Napoleon stepped up to me.

He looked horrified.

"You started a riot with one coin," Napoleon whispered. "You didn't conquer the town. You broke it."

"I liquidated its faith in the currency," I corrected. "A much faster victory."

A high, piercing sound cut through the noise of the riot.

WHEEEEEEEE.

A train whistle.

But there were no tracks here.

I turned toward the London road.

Out of the fog, a vehicle appeared.

It was a carriage, but it had no horses. It was plated in black iron. A smokestack belched black coal smoke into the air.

A steam-powered carriage.

It rolled into the square, the heavy iron wheels grinding against the stones.

It stopped fifty yards from us.

The heavy iron door swung open.

A man stepped out.

He was massive. Seven feet tall. He didn't wear a uniform. He wore a leather apron over a bare, scarred chest.

But the scars weren't from battle. They were surgical.

His veins glowed a bright, electric blue.

Pure "Drop" concentrate.

And his right arm...

It wasn't flesh. It was a massive cylinder of brass and steel. A pneumatic piston hissed, venting steam.

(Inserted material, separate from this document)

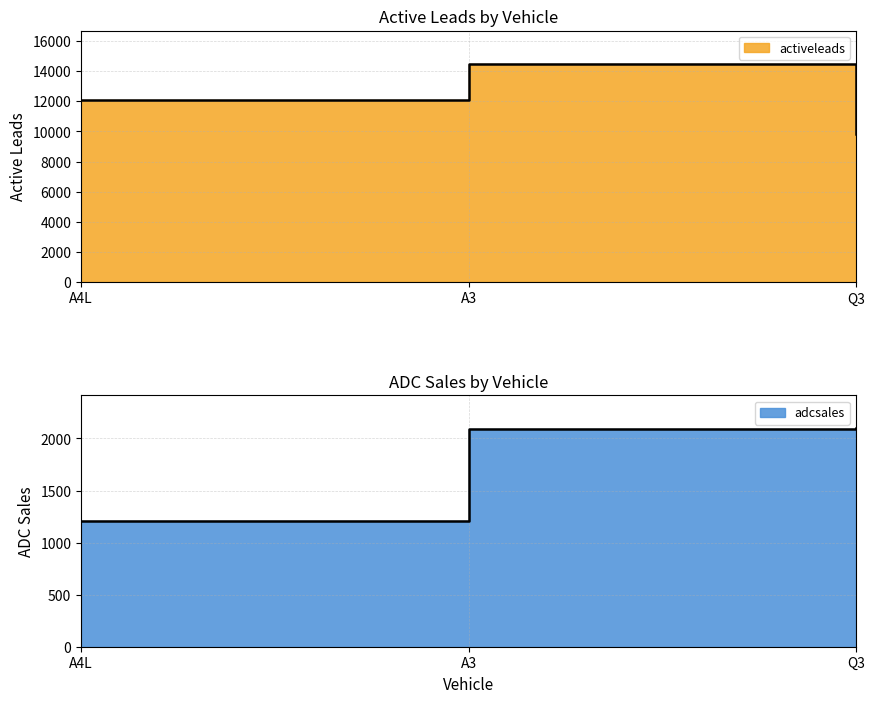

Rank the series by their maximum value, from lowest to highest.

adcsales, activeleads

Major Thomas. The brother of the man Charles froze in Egypt.

He looked at me.

His eyes were bloodshot, pupils blown wide from the drug.

He raised his mechanical arm. He revved a valve on his shoulder.

The pneumatic hammer at the end of his arm spun with a deafening whine. WHIRRRRR.

"Frenchman!" Thomas roared. His voice was ragged, torn by chemical burns. "Time for an audit!"

Napoleon drew his saber. The Old Guard raised their muskets.

"Hold your fire!" I ordered.

I cracked my knuckles.

The sound was sharp and loud, like snapping dry kindling.

"I prefer hands-on management anyway," I said.

I stepped forward to meet the machine.